C compilers are fast in modern times, because of the amount of industry money spent in writing C optimizers since the industry adopted it.
I agree, although I think this is mostly cultural.
If we're only talking about single-threaded, CPU-bound code, this is basically true of any imperative language without fancy data structures: even a fairly naive native compiler will produce "pretty fast" code in our modern times where the standard for pretty fast is pretty low.
It seems intuitive that the further a language is from the machine, the harder the compiler has to work to make that language's idiomatic constructs efficient on a machine.

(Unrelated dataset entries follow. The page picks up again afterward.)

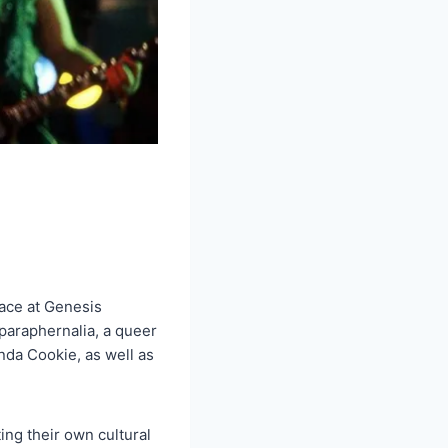
ace at Genesis
paraphernalia, a queer
da Cookie, as well as
ing their own cultural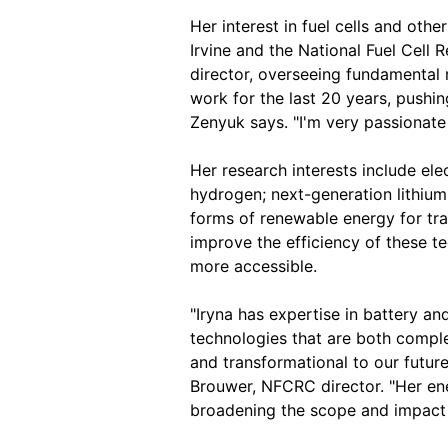
Her interest in fuel cells and oth
Irvine and the National Fuel Cell
director, overseeing fundamental
work for the last 20 years, pushin
Zenyuk says. "I'm very passionate 
Her research interests include elec
hydrogen; next-generation lithium 
forms of renewable energy for tra
improve the efficiency of these t
more accessible.
"Iryna has expertise in battery a
technologies that are both comple
and transformational to our futur
Brouwer, NFCRC director. "Her ene
broadening the scope and impact 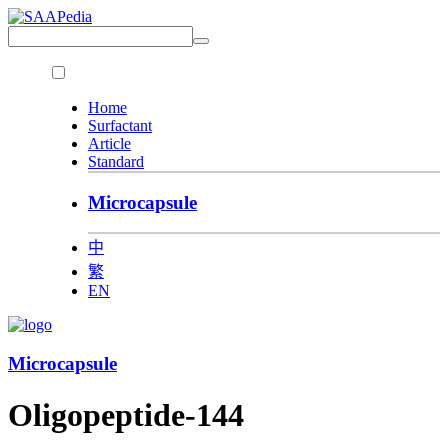
Home
Surfactant
Article
Standard
Microcapsule
中
繁
EN
Microcapsule
Oligopeptide-144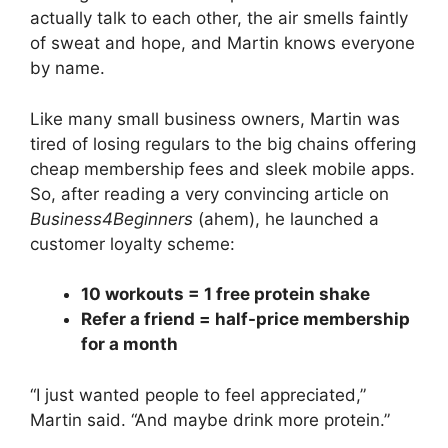
actually talk to each other, the air smells faintly
of sweat and hope, and Martin knows everyone
by name.
Like many small business owners, Martin was
tired of losing regulars to the big chains offering
cheap membership fees and sleek mobile apps.
So, after reading a very convincing article on
Business4Beginners
(ahem), he launched a
customer loyalty scheme:
10 workouts = 1 free protein shake
Refer a friend = half-price membership
for a month
“I just wanted people to feel appreciated,”
Martin said. “And maybe drink more protein.”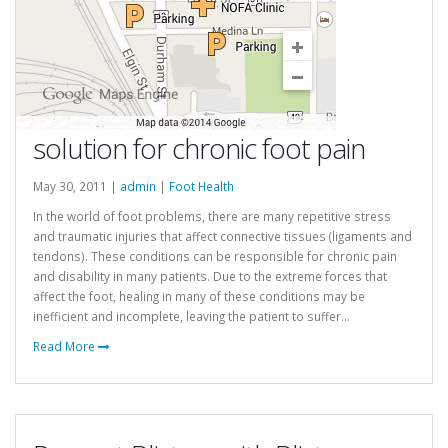
solution for chronic foot pain
May 30, 2011 |
admin
|
Foot Health
In the world of foot problems, there are many repetitive stress
and traumatic injuries that affect connective tissues (ligaments and
tendons). These conditions can be responsible for chronic pain
and disability in many patients. Due to the extreme forces that
affect the foot, healing in many of these conditions may be
inefficient and incomplete, leaving the patient to suffer...
Read More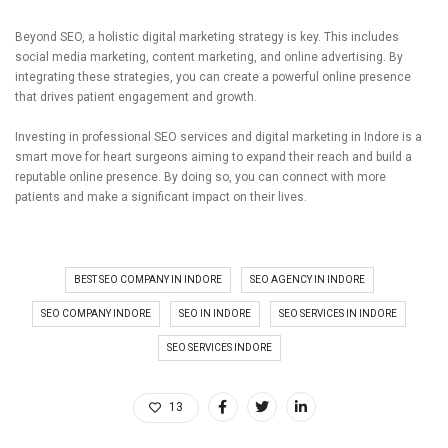
Beyond SEO, a holistic digital marketing strategy is key. This includes
social media marketing, content marketing, and online advertising. By
integrating these strategies, you can create a powerful online presence
that drives patient engagement and growth.
Investing in professional SEO services and digital marketing in Indore is a
smart move for heart surgeons aiming to expand their reach and build a
reputable online presence. By doing so, you can connect with more
patients and make a significant impact on their lives.
BEST SEO COMPANY IN INDORE
SEO AGENCY IN INDORE
SEO COMPANY INDORE
SEO IN INDORE
SEO SERVICES IN INDORE
SEO SERVICES INDORE
13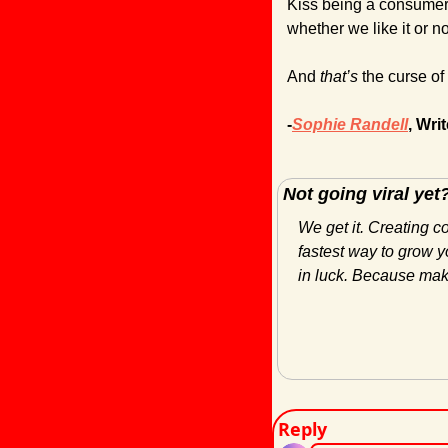
Kiss being a consumer 
whether we like it or no
And 
that’s 
the curse of
-
Sophie Randell
, Writ
Not going viral yet
We get it. Creating c
fastest way to grow yo
in luck. Because maki
Reply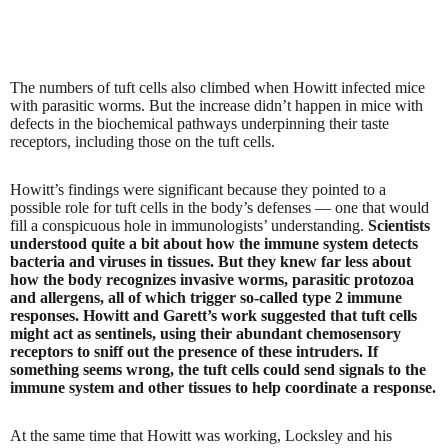
The numbers of tuft cells also climbed when Howitt infected mice
with parasitic worms. But the increase didn’t happen in mice with
defects in the biochemical pathways underpinning their taste
receptors, including those on the tuft cells.
Howitt’s findings were significant because they pointed to a
possible role for tuft cells in the body’s defenses — one that would
fill a conspicuous hole in immunologists’ understanding.
Scientists
understood quite a bit about how the immune system detects
bacteria and viruses in tissues. But they knew far less about
how the body recognizes invasive worms, parasitic protozoa
and allergens, all of which trigger so-called type 2 immune
responses. Howitt and Garett’s work suggested that tuft cells
might act as sentinels, using their abundant chemosensory
receptors to sniff out the presence of these intruders. If
something seems wrong, the tuft cells could send signals to the
immune system and other tissues to help coordinate a response.
At the same time that Howitt was working, Locksley and his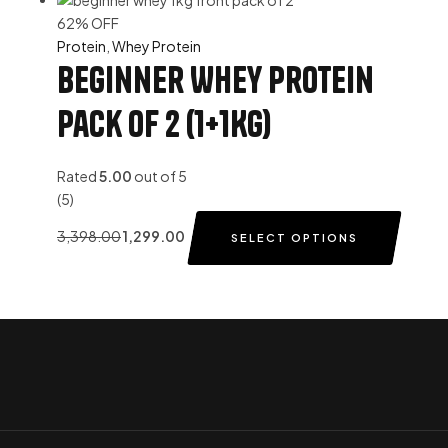
62% OFF
Protein
,
Whey Protein
Beginner Whey Protein
Pack of 2 (1+1Kg)
Rated
5.00
out of 5
(5)
3,398.00
1,299.00
SELECT OPTIONS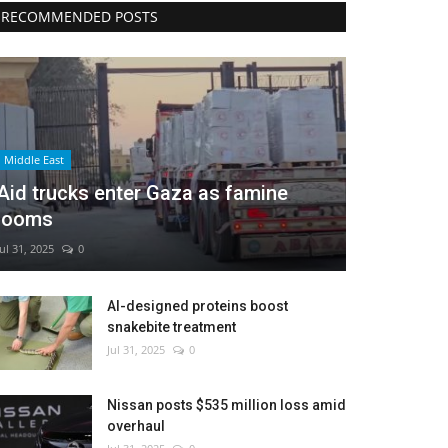
RECOMMENDED POSTS
Middle East
Aid trucks enter Gaza as famine
looms
Jul 31, 2025
0
AI-designed proteins boost
snakebite treatment
Jul 31, 2025
0
Nissan posts $535 million loss amid
overhaul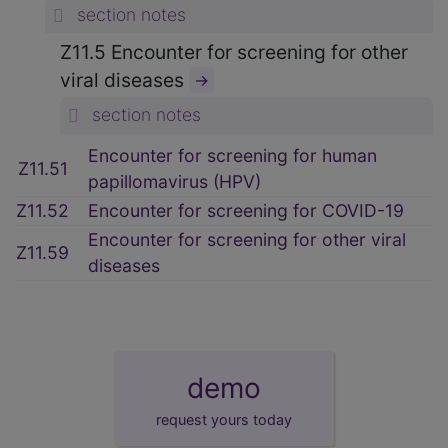
section notes
Z11.5 Encounter for screening for other
viral diseases
→
section notes
Encounter for screening for human
Z11.51
papillomavirus (HPV)
Z11.52
Encounter for screening for COVID-19
Encounter for screening for other viral
Z11.59
diseases
demo
request yours today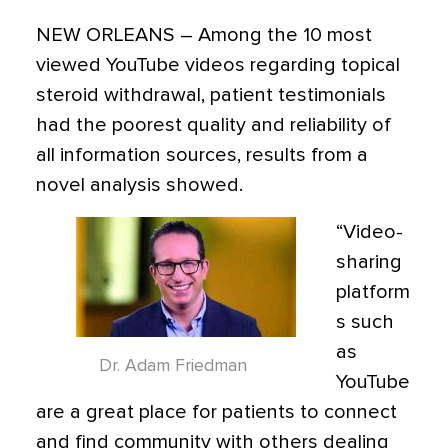
NEW ORLEANS –
Among the 10 most
viewed YouTube videos regarding topical
steroid withdrawal, patient testimonials
had the poorest quality and reliability of
all information sources, results from a
novel analysis showed.
“Video-
sharing
platform
s such
as
Dr. Adam Friedman
YouTube
are a great place for patients to connect
and find community with others dealing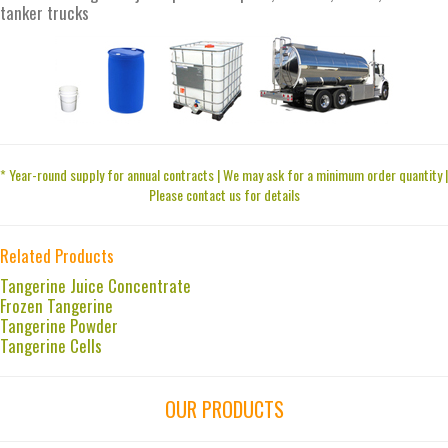
tanker trucks
* Year-round supply for annual contracts | We may ask for a minimum order quantity |
Please contact us for details
Related Products
Tangerine Juice Concentrate
Frozen Tangerine
Tangerine Powder
Tangerine Cells
OUR PRODUCTS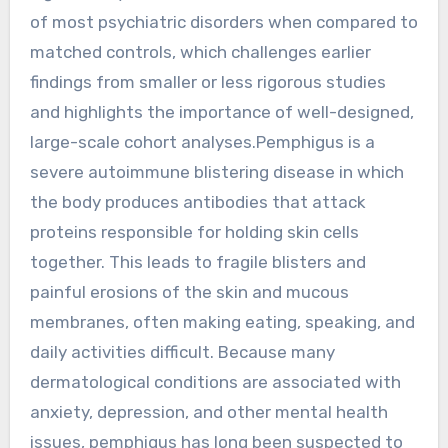
of most psychiatric disorders when compared to
matched controls, which challenges earlier
findings from smaller or less rigorous studies
and highlights the importance of well-designed,
large-scale cohort analyses.Pemphigus is a
severe autoimmune blistering disease in which
the body produces antibodies that attack
proteins responsible for holding skin cells
together. This leads to fragile blisters and
painful erosions of the skin and mucous
membranes, often making eating, speaking, and
daily activities difficult. Because many
dermatological conditions are associated with
anxiety, depression, and other mental health
issues, pemphigus has long been suspected to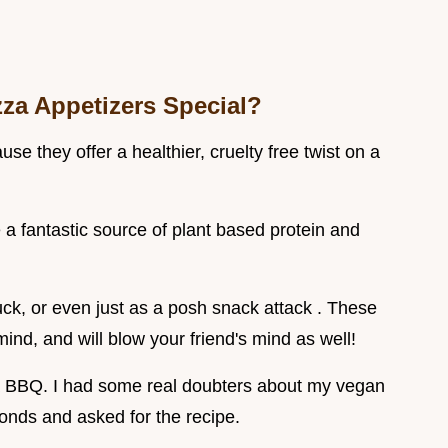
za Appetizers Special?
e they offer a healthier, cruelty free twist on a
 a fantastic source of plant based protein and
ck, or even just as a posh snack attack . These
ind, and will blow your friend's mind as well!
 a BBQ. I had some real doubters about my vegan
onds and asked for the recipe.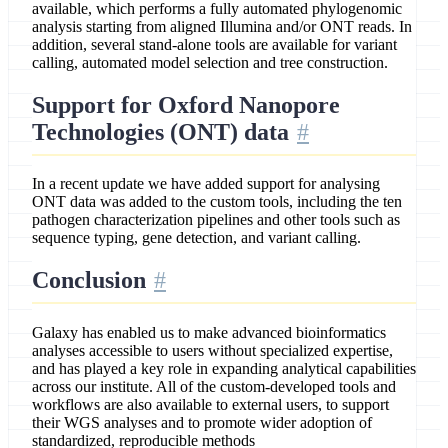
available, which performs a fully automated phylogenomic
analysis starting from aligned Illumina and/or ONT reads. In
addition, several stand-alone tools are available for variant
calling, automated model selection and tree construction.
Support for Oxford Nanopore
Technologies (ONT) data
In a recent update we have added support for analysing
ONT data was added to the custom tools, including the ten
pathogen characterization pipelines and other tools such as
sequence typing, gene detection, and variant calling.
Conclusion
Galaxy has enabled us to make advanced bioinformatics
analyses accessible to users without specialized expertise,
and has played a key role in expanding analytical capabilities
across our institute. All of the custom-developed tools and
workflows are also available to external users, to support
their WGS analyses and to promote wider adoption of
standardized, reproducible methods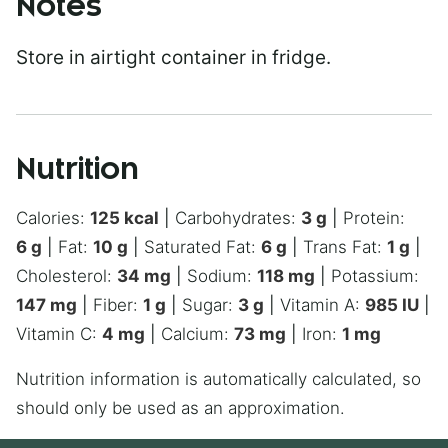
Notes
Store in airtight container in fridge.
Nutrition
Calories:
125
kcal
|
Carbohydrates:
3
g
|
Protein:
6
g
|
Fat:
10
g
|
Saturated Fat:
6
g
|
Trans Fat:
1
g
|
Cholesterol:
34
mg
|
Sodium:
118
mg
|
Potassium:
147
mg
|
Fiber:
1
g
|
Sugar:
3
g
|
Vitamin A:
985
IU
|
Vitamin C:
4
mg
|
Calcium:
73
mg
|
Iron:
1
mg
Nutrition information is automatically calculated, so
should only be used as an approximation.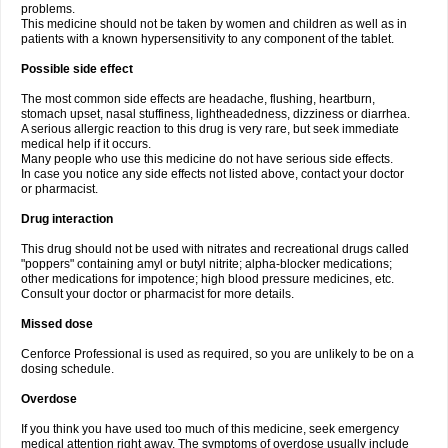
problems.
This medicine should not be taken by women and children as well as in
patients with a known hypersensitivity to any component of the tablet.
Possible side effect
The most common side effects are headache, flushing, heartburn,
stomach upset, nasal stuffiness, lightheadedness, dizziness or diarrhea.
A serious allergic reaction to this drug is very rare, but seek immediate
medical help if it occurs.
Many people who use this medicine do not have serious side effects.
In case you notice any side effects not listed above, contact your doctor
or pharmacist.
Drug interaction
This drug should not be used with nitrates and recreational drugs called
"poppers" containing amyl or butyl nitrite; alpha-blocker medications;
other medications for impotence; high blood pressure medicines, etc.
Consult your doctor or pharmacist for more details.
Missed dose
Cenforce Professional is used as required, so you are unlikely to be on a
dosing schedule.
Overdose
If you think you have used too much of this medicine, seek emergency
medical attention right away. The symptoms of overdose usually include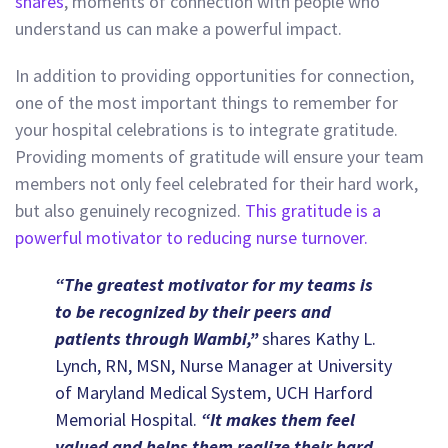
shares
, moments of connection with people who
understand us can make a powerful impact.
In addition to providing opportunities for connection,
one of the most important things to remember for
your hospital celebrations is to integrate gratitude.
Providing moments of gratitude will ensure your team
members not only feel celebrated for their hard work,
but also genuinely recognized.
This gratitude is a
powerful motivator to reducing nurse turnover.
“The greatest motivator for my teams is
to be recognized by their peers and
patients through Wambi,”
shares Kathy L.
Lynch, RN, MSN, Nurse Manager at University
of Maryland Medical System, UCH Harford
Memorial Hospital.
“It makes them feel
valued and helps them realize their hard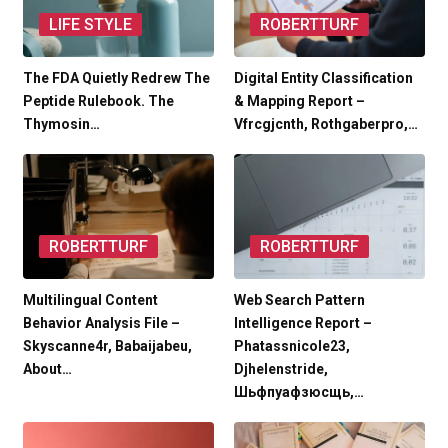
LIFE STYLE
ROBERTTURF
The FDA Quietly Redrew The
Digital Entity Classification
Peptide Rulebook. The
& Mapping Report –
Thymosin…
Vfrcgjcnth, Rothgaberpro,…
ROBERTTURF
ROBERTTURF
Multilingual Content
Web Search Pattern
Behavior Analysis File –
Intelligence Report –
Skyscanne4r, Babaijabeu,
Phatassnicole23,
About…
Djhelenstride,
Шьфпуафзюсщь,…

The kicker here is that C is no longer so close to the machine. It's still a PDP-11, and today's machine is not. This idea is what I think is still useful about the original article, for all its other faults.
I admire compilers like MLton that actually deliver on the promise of higher-level languages without the usual performance compromises for abstraction. Hopefully we'll see more of this as time goes on, as well as more languages like Sequoia that are close to the new machine.
I imagine this is why so many game studios choose to use a mix of the two. C or C++ is used to write the engine code, which is kept just as simple as possible and is in charge of doing all the fiddly bits with the hardware. Unless you're on an embedded system with limited resources though (where the size of your code can actually matter) everything else is usually done in some sort of scripting language with its own reasonably fast JIT. This is possibly sub-optimal, but it enables really fast iteration on the parts of the code that need to change and go through rapid test cycles.
Deciding when to spend the energy and resources to optimize that one routine is the result of good benchmarks and code profiling. Identify your bottlenecks, and optimize the hell out of those. For everything else though, you need to ship a product, and the human effort is largely wasted on a less-called routine that makes the character blink every 173rd frame.
Yeah, but there is no "fast JIT" on iOS and PS4 (not sure about X1) at least because they forbid creating memory pages with "Executable" bit, so usually AOT compilation is still ftw in game dev.
So often when working on a legacy codebase, I'll track down a bug to some bit of code that makes no sense, and then search for that code and find it on Stack Overflow or similar. Even examples from documentation can be dangerous taken out of context; I can think of numerous times I encountered this with snippets that had been copied directly from MSDN without understanding.
Given that poorly-understood code reuse was implicated in many of our industry's greatest disasters, maybe the legality isn't what our concern should be here.